Wind data shows that the total management salary of 29 brokerages in 2025 was 407 million yuan, down 6.31% from 2024, with the decline significantly less than the 33.76% drop the previous year.

Looking at individual brokerage management salaries, the signs of narrowing declines are also very clear. Among these 26 brokerages, 19 saw management compensation decrease year-on-year in 2025, with only Shenyin & Wanguo (000166.SZ) and China Galaxy (601881.SH) experiencing the largest declines of 37.41% and 30.76%, respectively. In 2024, 22 of these brokerages saw management salaries fall, with 13 experiencing declines over 30%, and CITIC Securities’ management salary was cut by 69.61%, the largest reduction.

Over the past three years, management salaries at brokerages like Orient Securities (600958.SH), CITIC Construction Investment (601066.SH), and Everbright Securities (601788.SH) have significantly decreased. For example, CITIC Construction Investment’s management salaries were 47.01 million yuan in 2023, 20.14 million yuan in 2024, and 16.12 million yuan in 2025, a reduction of over 60% over three years.

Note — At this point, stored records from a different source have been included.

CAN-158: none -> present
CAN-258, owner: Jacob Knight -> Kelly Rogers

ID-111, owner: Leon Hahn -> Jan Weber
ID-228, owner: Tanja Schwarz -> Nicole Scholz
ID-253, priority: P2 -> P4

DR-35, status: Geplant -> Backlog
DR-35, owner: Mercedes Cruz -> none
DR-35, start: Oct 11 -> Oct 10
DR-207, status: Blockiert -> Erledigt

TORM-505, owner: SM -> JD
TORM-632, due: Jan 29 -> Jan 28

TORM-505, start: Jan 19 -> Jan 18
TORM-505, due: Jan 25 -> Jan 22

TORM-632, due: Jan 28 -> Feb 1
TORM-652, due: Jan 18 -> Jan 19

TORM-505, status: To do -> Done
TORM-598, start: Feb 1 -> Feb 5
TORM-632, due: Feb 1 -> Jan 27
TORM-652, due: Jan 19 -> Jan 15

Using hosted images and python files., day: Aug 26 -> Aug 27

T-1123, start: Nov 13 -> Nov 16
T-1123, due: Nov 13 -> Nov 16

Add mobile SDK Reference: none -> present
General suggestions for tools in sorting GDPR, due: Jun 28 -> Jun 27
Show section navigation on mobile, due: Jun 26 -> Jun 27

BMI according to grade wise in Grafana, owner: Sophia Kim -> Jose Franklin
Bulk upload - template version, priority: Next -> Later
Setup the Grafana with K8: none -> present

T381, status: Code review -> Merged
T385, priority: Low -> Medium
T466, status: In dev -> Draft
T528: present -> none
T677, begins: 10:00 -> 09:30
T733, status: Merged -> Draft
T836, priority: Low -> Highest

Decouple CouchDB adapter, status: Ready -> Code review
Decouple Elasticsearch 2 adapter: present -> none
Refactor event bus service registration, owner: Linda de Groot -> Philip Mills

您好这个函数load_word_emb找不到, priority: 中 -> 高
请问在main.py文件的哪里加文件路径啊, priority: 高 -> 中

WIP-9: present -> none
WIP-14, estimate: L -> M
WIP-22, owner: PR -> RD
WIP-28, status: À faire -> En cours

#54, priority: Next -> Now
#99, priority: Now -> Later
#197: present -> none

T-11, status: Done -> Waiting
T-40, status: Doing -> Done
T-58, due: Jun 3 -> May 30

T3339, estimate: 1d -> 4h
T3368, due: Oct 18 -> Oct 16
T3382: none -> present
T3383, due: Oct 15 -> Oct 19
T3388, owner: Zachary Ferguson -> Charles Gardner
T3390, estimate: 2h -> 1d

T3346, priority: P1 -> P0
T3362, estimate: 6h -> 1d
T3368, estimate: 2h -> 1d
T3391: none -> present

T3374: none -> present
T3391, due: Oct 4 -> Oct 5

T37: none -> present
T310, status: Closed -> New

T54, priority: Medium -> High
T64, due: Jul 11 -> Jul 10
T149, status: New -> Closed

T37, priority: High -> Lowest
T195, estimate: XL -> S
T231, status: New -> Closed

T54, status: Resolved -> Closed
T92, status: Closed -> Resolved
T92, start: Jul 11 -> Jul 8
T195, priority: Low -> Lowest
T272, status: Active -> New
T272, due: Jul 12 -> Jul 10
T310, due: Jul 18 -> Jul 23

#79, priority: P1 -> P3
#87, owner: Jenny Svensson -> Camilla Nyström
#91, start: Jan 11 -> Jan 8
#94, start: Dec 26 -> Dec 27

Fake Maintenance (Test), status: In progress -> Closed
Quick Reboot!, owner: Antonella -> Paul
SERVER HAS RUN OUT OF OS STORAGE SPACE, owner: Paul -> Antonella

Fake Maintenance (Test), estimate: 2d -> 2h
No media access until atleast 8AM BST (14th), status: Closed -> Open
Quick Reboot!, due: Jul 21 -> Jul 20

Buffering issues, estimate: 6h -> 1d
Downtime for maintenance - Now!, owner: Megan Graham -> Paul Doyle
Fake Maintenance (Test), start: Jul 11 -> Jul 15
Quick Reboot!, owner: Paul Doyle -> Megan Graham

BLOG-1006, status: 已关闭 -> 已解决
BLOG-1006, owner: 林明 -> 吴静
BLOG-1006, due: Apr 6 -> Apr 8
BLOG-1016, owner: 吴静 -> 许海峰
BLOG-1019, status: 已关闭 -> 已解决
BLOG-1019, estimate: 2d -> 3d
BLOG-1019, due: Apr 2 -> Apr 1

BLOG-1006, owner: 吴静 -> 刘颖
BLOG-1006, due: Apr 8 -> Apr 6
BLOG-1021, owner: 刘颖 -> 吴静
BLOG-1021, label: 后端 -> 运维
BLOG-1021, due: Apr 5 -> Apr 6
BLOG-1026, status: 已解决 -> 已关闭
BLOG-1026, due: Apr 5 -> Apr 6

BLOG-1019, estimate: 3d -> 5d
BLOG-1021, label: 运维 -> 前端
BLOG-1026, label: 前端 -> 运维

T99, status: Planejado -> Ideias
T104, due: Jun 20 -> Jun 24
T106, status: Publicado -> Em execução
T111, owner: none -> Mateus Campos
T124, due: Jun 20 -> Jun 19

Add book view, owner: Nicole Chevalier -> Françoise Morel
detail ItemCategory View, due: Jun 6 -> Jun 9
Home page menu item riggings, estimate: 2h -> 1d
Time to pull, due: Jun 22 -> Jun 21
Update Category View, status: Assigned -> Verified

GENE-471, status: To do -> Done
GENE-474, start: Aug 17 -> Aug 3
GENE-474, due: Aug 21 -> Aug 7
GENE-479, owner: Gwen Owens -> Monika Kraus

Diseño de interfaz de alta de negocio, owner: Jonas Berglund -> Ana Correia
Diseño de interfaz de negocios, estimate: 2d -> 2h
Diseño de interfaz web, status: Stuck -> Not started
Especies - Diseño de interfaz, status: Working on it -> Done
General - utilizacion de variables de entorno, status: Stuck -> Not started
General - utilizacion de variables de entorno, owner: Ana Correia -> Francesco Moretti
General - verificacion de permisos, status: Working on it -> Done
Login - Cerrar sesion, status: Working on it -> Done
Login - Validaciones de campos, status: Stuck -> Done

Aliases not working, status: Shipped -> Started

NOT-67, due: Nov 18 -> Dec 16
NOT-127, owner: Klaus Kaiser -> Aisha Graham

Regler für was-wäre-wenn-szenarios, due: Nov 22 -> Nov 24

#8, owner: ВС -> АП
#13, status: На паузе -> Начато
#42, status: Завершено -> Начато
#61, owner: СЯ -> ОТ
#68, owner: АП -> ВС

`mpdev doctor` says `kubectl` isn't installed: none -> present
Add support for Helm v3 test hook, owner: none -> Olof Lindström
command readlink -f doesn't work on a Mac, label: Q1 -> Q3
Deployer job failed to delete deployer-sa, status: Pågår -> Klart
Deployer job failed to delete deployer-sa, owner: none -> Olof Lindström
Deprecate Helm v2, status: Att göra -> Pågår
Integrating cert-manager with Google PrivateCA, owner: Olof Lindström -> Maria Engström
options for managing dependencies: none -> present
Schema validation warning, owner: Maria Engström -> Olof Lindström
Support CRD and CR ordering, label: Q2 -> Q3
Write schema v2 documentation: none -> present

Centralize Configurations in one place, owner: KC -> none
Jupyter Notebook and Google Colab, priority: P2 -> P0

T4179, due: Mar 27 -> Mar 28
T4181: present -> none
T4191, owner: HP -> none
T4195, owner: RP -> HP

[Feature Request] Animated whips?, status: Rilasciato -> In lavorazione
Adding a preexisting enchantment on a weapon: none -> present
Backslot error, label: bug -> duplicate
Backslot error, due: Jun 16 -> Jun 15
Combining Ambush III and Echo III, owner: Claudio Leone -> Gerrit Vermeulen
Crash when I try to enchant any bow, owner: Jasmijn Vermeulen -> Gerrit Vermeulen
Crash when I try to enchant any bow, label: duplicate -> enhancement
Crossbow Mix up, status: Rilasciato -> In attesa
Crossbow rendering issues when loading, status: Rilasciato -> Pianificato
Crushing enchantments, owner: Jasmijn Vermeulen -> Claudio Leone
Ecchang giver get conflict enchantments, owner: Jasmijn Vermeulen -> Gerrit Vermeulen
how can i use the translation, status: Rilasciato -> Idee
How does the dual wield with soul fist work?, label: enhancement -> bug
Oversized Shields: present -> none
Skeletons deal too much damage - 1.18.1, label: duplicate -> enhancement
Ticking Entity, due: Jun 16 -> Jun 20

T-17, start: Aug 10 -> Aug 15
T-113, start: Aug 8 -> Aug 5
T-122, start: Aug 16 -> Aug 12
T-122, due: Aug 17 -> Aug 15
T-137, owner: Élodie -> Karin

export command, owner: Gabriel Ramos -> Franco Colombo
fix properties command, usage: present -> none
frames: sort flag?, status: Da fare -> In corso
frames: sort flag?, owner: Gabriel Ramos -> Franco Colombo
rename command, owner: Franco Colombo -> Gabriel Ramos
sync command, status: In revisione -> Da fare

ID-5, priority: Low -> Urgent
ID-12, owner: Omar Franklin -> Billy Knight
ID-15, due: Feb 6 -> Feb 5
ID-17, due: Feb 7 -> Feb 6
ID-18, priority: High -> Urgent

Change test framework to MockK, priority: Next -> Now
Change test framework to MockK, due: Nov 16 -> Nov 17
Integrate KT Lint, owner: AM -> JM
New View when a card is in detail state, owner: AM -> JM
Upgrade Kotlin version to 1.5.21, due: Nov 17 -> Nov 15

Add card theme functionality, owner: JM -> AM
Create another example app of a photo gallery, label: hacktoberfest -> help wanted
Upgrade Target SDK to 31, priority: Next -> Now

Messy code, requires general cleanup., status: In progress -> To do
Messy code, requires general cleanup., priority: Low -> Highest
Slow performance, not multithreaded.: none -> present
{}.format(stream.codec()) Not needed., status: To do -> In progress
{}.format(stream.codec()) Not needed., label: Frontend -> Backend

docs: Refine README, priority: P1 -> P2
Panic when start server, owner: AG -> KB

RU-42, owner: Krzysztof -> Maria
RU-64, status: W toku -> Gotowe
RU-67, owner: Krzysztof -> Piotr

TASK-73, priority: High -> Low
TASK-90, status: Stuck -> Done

Meanwhile, seven brokerages including Guolian Minsheng Securities, Western Securities (002673.SZ), and GF Securities (000776.SZ) saw management salaries “reverse” and increase in 2025. For example, Guolian Minsheng Securities’ management salary in 2025 was 24.78 million yuan, a substantial increase of 69.24% from 14.64 million yuan in 2024.

Yu Fenghui believes that the narrowing decline in executive salaries sends a positive signal: as market conditions stabilize, brokerages’ operational performance is gradually improving. This also indicates that brokerages are seeking a new balance—maintaining reasonable incentive compensation while responding to external concerns about the level of financial institution pay. This trend suggests that future executive salaries may stabilize and place greater emphasis on performance and long-term incentives.